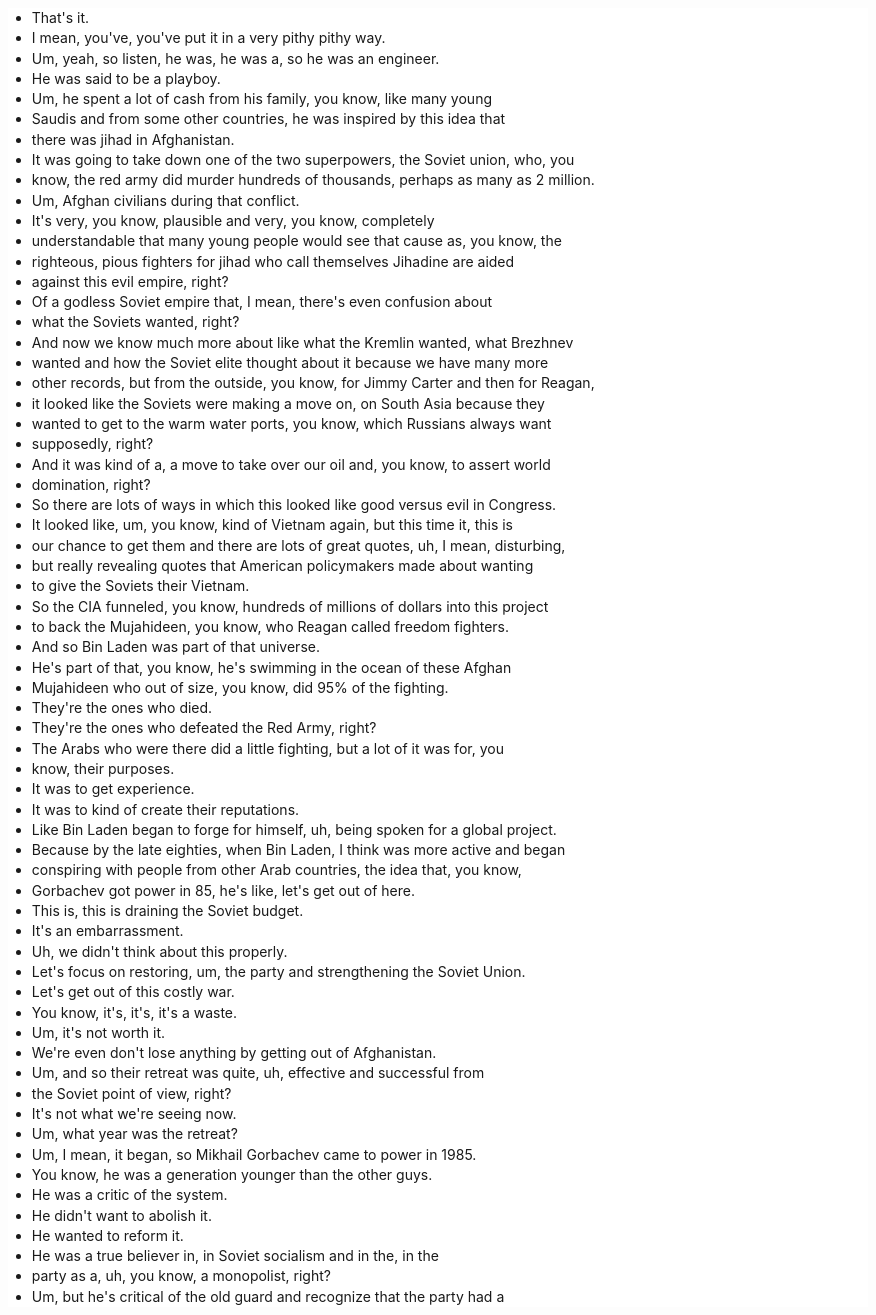 *  That's it.
*  I mean, you've, you've put it in a very pithy pithy way.
*  Um, yeah, so listen, he was, he was a, so he was an engineer.
*  He was said to be a playboy.
*  Um, he spent a lot of cash from his family, you know, like many young
*  Saudis and from some other countries, he was inspired by this idea that
*  there was jihad in Afghanistan.
*  It was going to take down one of the two superpowers, the Soviet union, who, you
*  know, the red army did murder hundreds of thousands, perhaps as many as 2 million.
*  Um, Afghan civilians during that conflict.
*  It's very, you know, plausible and very, you know, completely
*  understandable that many young people would see that cause as, you know, the
*  righteous, pious fighters for jihad who call themselves Jihadine are aided
*  against this evil empire, right?
*  Of a godless Soviet empire that, I mean, there's even confusion about
*  what the Soviets wanted, right?
*  And now we know much more about like what the Kremlin wanted, what Brezhnev
*  wanted and how the Soviet elite thought about it because we have many more
*  other records, but from the outside, you know, for Jimmy Carter and then for Reagan,
*  it looked like the Soviets were making a move on, on South Asia because they
*  wanted to get to the warm water ports, you know, which Russians always want
*  supposedly, right?
*  And it was kind of a, a move to take over our oil and, you know, to assert world
*  domination, right?
*  So there are lots of ways in which this looked like good versus evil in Congress.
*  It looked like, um, you know, kind of Vietnam again, but this time it, this is
*  our chance to get them and there are lots of great quotes, uh, I mean, disturbing,
*  but really revealing quotes that American policymakers made about wanting
*  to give the Soviets their Vietnam.
*  So the CIA funneled, you know, hundreds of millions of dollars into this project
*  to back the Mujahideen, you know, who Reagan called freedom fighters.
*  And so Bin Laden was part of that universe.
*  He's part of that, you know, he's swimming in the ocean of these Afghan
*  Mujahideen who out of size, you know, did 95% of the fighting.
*  They're the ones who died.
*  They're the ones who defeated the Red Army, right?
*  The Arabs who were there did a little fighting, but a lot of it was for, you
*  know, their purposes.
*  It was to get experience.
*  It was to kind of create their reputations.
*  Like Bin Laden began to forge for himself, uh, being spoken for a global project.
*  Because by the late eighties, when Bin Laden, I think was more active and began
*  conspiring with people from other Arab countries, the idea that, you know,
*  Gorbachev got power in 85, he's like, let's get out of here.
*  This is, this is draining the Soviet budget.
*  It's an embarrassment.
*  Uh, we didn't think about this properly.
*  Let's focus on restoring, um, the party and strengthening the Soviet Union.
*  Let's get out of this costly war.
*  You know, it's, it's, it's a waste.
*  Um, it's not worth it.
*  We're even don't lose anything by getting out of Afghanistan.
*  Um, and so their retreat was quite, uh, effective and successful from
*  the Soviet point of view, right?
*  It's not what we're seeing now.
*  Um, what year was the retreat?
*  Um, I mean, it began, so Mikhail Gorbachev came to power in 1985.
*  You know, he was a generation younger than the other guys.
*  He was a critic of the system.
*  He didn't want to abolish it.
*  He wanted to reform it.
*  He was a true believer in, in Soviet socialism and in the, in the
*  party as a, uh, you know, a monopolist, right?
*  Um, but he's critical of the old guard and recognize that the party had a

━━━━━━━━━━━━━━━━

Task to complete.
An image-free, exact version of the listing above is required.

Finished exercise.
 *  That's it.
*  I mean, you've, you've put it in a very pithy pithy way.
*  Um, yeah, so listen, he was, he was a, so he was an engineer.
*  He was said to be a playboy.
*  Um, he spent a lot of cash from his family, you know, like many young
*  Saudis and from some other countries, he was inspired by this idea that
*  there was jihad in Afghanistan.
*  It was going to take down one of the two superpowers, the Soviet union, who, you
*  know, the red army did murder hundreds of thousands, perhaps as many as 2 million.
*  Um, Afghan civilians during that conflict.
*  It's very, you know, plausible and very, you know, completely
*  understandable that many young people would see that cause as, you know, the
*  righteous, pious fighters for jihad who call themselves Jihadine are aided
*  against this evil empire, right?
*  Of a godless Soviet empire that, I mean, there's even confusion about
*  what the Soviets wanted, right?
*  And now we know much more about like what the Kremlin wanted, what Brezhnev
*  wanted and how the Soviet elite thought about it because we have many more
*  other records, but from the outside, you know, for Jimmy Carter and then for Reagan,
*  it looked like the Soviets were making a move on, on South Asia because they
*  wanted to get to the warm water ports, you know, which Russians always want
*  supposedly, right?
*  And it was kind of a, a move to take over our oil and, you know, to assert world
*  domination, right?
*  So there are lots of ways in which this looked like good versus evil in Congress.
*  It looked like, um, you know, kind of Vietnam again, but this time it, this is
*  our chance to get them and there are lots of great quotes, uh, I mean, disturbing,
*  but really revealing quotes that American policymakers made about wanting
*  to give the Soviets their Vietnam.
*  So the CIA funneled, you know, hundreds of millions of dollars into this project
*  to back the Mujahideen, you know, who Reagan called freedom fighters.
*  And so Bin Laden was part of that universe.
*  He's part of that, you know, he's swimming in the ocean of these Afghan
*  Mujahideen who out of size, you know, did 95% of the fighting.
*  They're the ones who died.
*  They're the ones who defeated the Red Army, right?
*  The Arabs who were there did a little fighting, but a lot of it was for, you
*  know, their purposes.
*  It was to get experience.
*  It was to kind of create their reputations.
*  Like Bin Laden began to forge for himself, uh, being spoken for a global project.
*  Because by the late eighties, when Bin Laden, I think was more active and began
*  conspiring with people from other Arab countries, the idea that, you know,
*  Gorbachev got power in 85, he's like, let's get out of here.
*  This is, this is draining the Soviet budget.
*  It's an embarrassment.
*  Uh, we didn't think about this properly.
*  Let's focus on restoring, um, the party and strengthening the Soviet Union.
*  Let's get out of this costly war.
*  You know, it's, it's, it's a waste.
*  Um, it's not worth it.
*  We're even don't lose anything by getting out of Afghanistan.
*  Um, and so their retreat was quite, uh, effective and successful from
*  the Soviet point of view, right?
*  It's not what we're seeing now.
*  Um, what year was the retreat?
*  Um, I mean, it began, so Mikhail Gorbachev came to power in 1985.
*  You know, he was a generation younger than the other guys.
*  He was a critic of the system.
*  He didn't want to abolish it.
*  He wanted to reform it.
*  He was a true believer in, in Soviet socialism and in the, in the
*  party as a, uh, you know, a monopolist, right?
*  Um, but he's critical of the old guard and recognize that the party had a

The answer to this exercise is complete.